ASSIGNMENT. Return every line of the data below unchanged, leaving out the pictures.

[Dataset records]
* * *

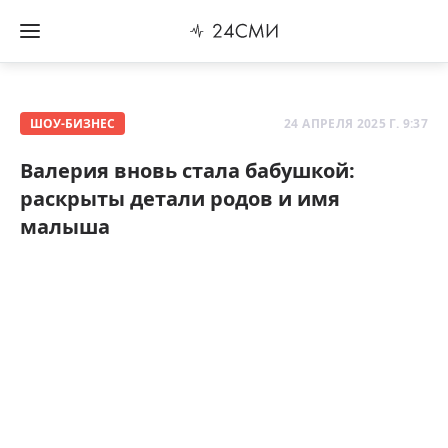
ШОУ-БИЗНЕС
24 АПРЕЛЯ 2025 Г. 9:37
Валерия вновь стала бабушкой:
раскрыты детали родов и имя
малыша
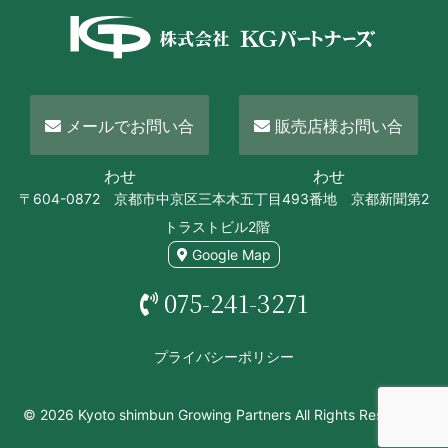
メールでお問い合
販売店様お問い合
わせ
わせ
〒604-0872 京都市中京区三本木五丁目493番地 京都新聞第2
トラストビル2階
Google Map
075-241-3271
プライバシーポリシー
© 2026 Kyoto shimbun Growing Partners All Rights Reserved.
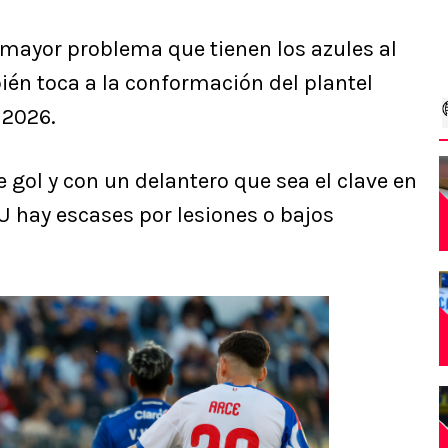
 mayor problema que tienen los azules al
én toca a la conformación del plantel
 2026.
de gol y con un delantero que sea el clave en
 U hay escases por lesiones o bajos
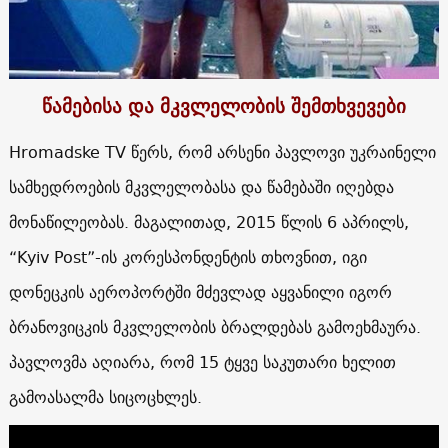
წამებისა და მკვლელობის შემთხვევები
Hromadske TV წერს, რომ არსენი პავლოვი უკრაინელი
სამხედროების მკვლელობასა და წამებაში იღებდა
მონაწილეობას. მაგალითად, 2015 წლის 6 აპრილს,
“Kyiv Post”-ის კორესპონდენტის თხოვნით, იგი
დონეცკის აეროპორტში მძევლად აყვანილი იგორ
ბრანოვიცკის მკვლელობის ბრალდებას გამოეხმაურა.
პავლოვმა აღიარა, რომ 15 ტყვე საკუთარი ხელით
გამოასალმა სიცოცხლეს.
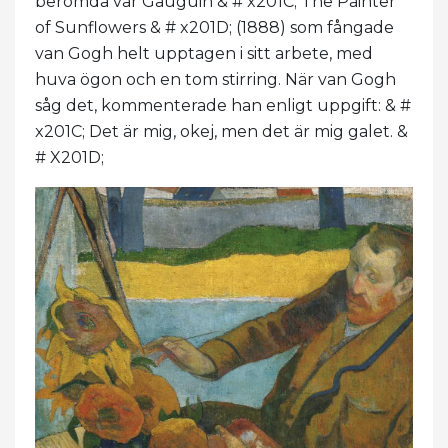
berömda var Gauguin & # x201C; The Painter
of Sunflowers & # x201D; (1888) som fångade
van Gogh helt upptagen i sitt arbete, med
huva ögon och en tom stirring. När van Gogh
såg det, kommenterade han enligt uppgift: & #
x201C; Det är mig, okej, men det är mig galet. &
# X201D;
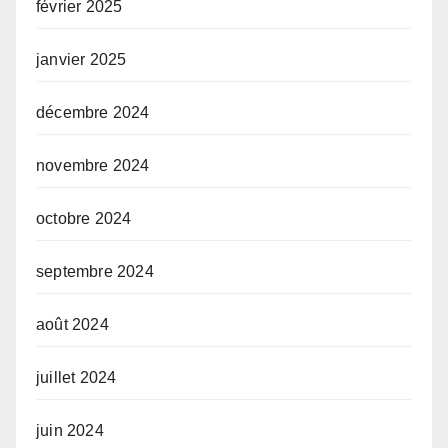
février 2025
janvier 2025
décembre 2024
novembre 2024
octobre 2024
septembre 2024
août 2024
juillet 2024
juin 2024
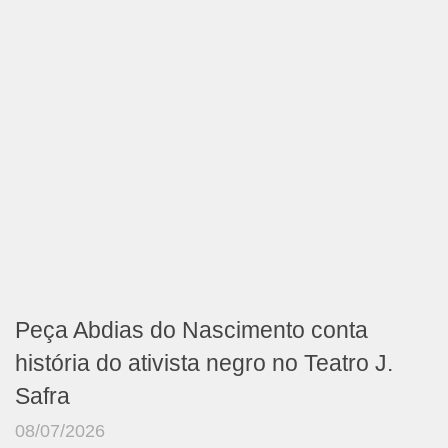
Peça Abdias do Nascimento conta
história do ativista negro no Teatro J.
Safra
08/07/2026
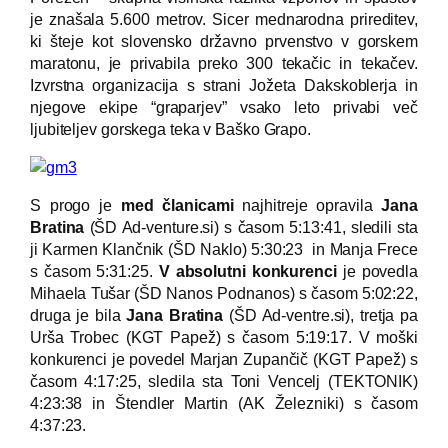
je znašala 5.600 metrov. Sicer mednarodna prireditev,
ki šteje kot slovensko državno prvenstvo v gorskem
maratonu, je privabila preko 300 tekačic in tekačev.
Izvrstna organizacija s strani Jožeta Dakskoblerja in
njegove ekipe “graparjev” vsako leto privabi več
ljubiteljev gorskega teka v Baško Grapo.
S progo je
med članicami
najhitreje opravila
Jana
Bratina
(ŠD Ad-venture.si) s časom 5:13:41, sledili sta
ji Karmen Klančnik (ŠD Naklo) 5:30:23 in Manja Frece
s časom 5:31:25.
V absolutni konkurenci
je povedla
Mihaela Tušar (ŠD Nanos Podnanos) s časom 5:02:22,
druga je bila
Jana Bratina
(ŠD Ad-ventre.si), tretja pa
Urša Trobec (KGT Papež) s časom 5:19:17. V moški
konkurenci je povedel Marjan Zupančič (KGT Papež) s
časom 4:17:25, sledila sta Toni Vencelj (TEKTONIK)
4:23:38 in Štendler Martin (AK Železniki) s časom
4:37:23.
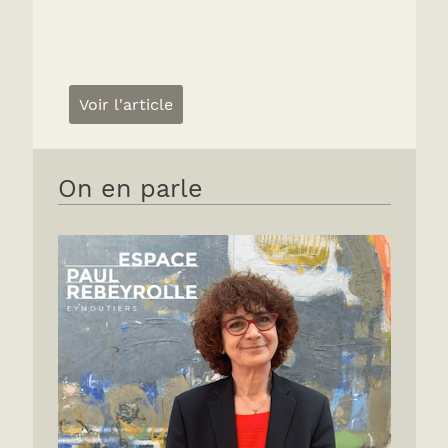
Voir l'article
On en parle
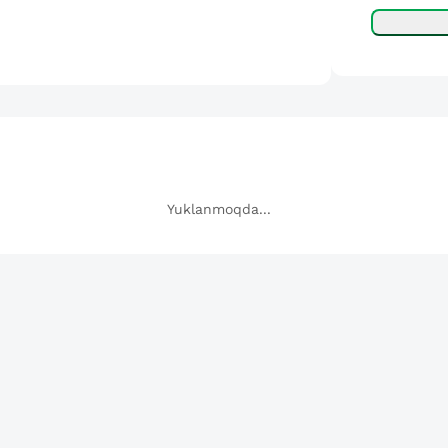
Yuklanmoqda...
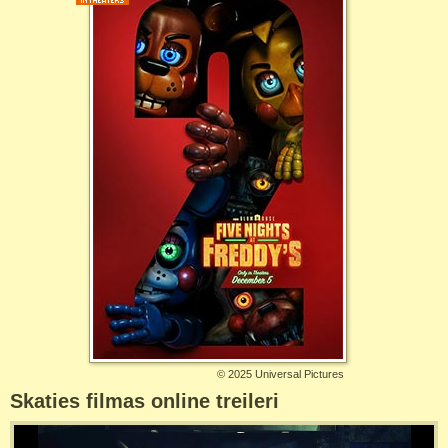
©
2025 Universal Pictures
Skaties filmas online treileri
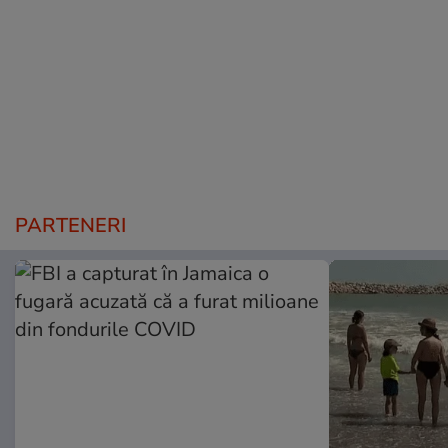
PARTENERI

* * *

ANSWER AREA.
ШОУ-БИЗНЕС
24 АПРЕЛЯ 2025 Г. 9:37
Валерия вновь стала бабушкой:
раскрыты детали родов и имя
малыша
メールでお問い合
販売店様お問い合
わせ
わせ
〒604-0872 京都市中京区三本木五丁目493番地 京都新聞第2
トラストビル2階
Google Map
075-241-3271
プライバシーポリシー
© 2026 Kyoto shimbun Growing Partners All Rights Reserved.
 mayor problema que tienen los azules al
én toca a la conformación del plantel
 2026.
de gol y con un delantero que sea el clave en
 U hay escases por lesiones o bajos
წამებისა და მკვლელობის შემთხვევები
Hromadske TV წერს, რომ არსენი პავლოვი უკრაინელი
სამხედროების მკვლელობასა და წამებაში იღებდა
მონაწილეობას. მაგალითად, 2015 წლის 6 აპრილს,
“Kyiv Post”-ის კორესპონდენტის თხოვნით, იგი
დონეცკის აეროპორტში მძევლად აყვანილი იგორ
ბრანოვიცკის მკვლელობის ბრალდებას გამოეხმაურა.
პავლოვმა აღიარა, რომ 15 ტყვე საკუთარი ხელით
გამოასალმა სიცოცხლეს.
berömda var Gauguin & # x201C; The Painter
of Sunflowers & # x201D; (1888) som fångade
van Gogh helt upptagen i sitt arbete, med
huva ögon och en tom stirring. När van Gogh
såg det, kommenterade han enligt uppgift: & #
x201C; Det är mig, okej, men det är mig galet. &
# X201D;
février 2025
janvier 2025
décembre 2024
novembre 2024
octobre 2024
septembre 2024
août 2024
juillet 2024
juin 2024
Peça Abdias do Nascimento conta
história do ativista negro no Teatro J.
Safra
08/07/2026
je znašala 5.600 metrov. Sicer mednarodna prireditev,
ki šteje kot slovensko državno prvenstvo v gorskem
maratonu, je privabila preko 300 tekačic in tekačev.
Izvrstna organizacija s strani Jožeta Dakskoblerja in
njegove ekipe “graparjev” vsako leto privabi več
ljubiteljev gorskega teka v Baško Grapo.
S progo je
med članicami
najhitreje opravila
Jana
Bratina
(ŠD Ad-venture.si) s časom 5:13:41, sledili sta
ji Karmen Klančnik (ŠD Naklo) 5:30:23 in Manja Frece
s časom 5:31:25.
V absolutni konkurenci
je povedla
Mihaela Tušar (ŠD Nanos Podnanos) s časom 5:02:22,
druga je bila
Jana Bratina
(ŠD Ad-ventre.si), tretja pa
Urša Trobec (KGT Papež) s časom 5:19:17. V moški
konkurenci je povedel Marjan Zupančič (KGT Papež) s
časom 4:17:25, sledila sta Toni Vencelj (TEKTONIK)
4:23:38 in Štendler Martin (AK Železniki) s časom
4:37:23.
Voir l'article
On en parle
Yuklanmoqda...
©
2025 Universal Pictures
Skaties filmas online treileri
PARTENERI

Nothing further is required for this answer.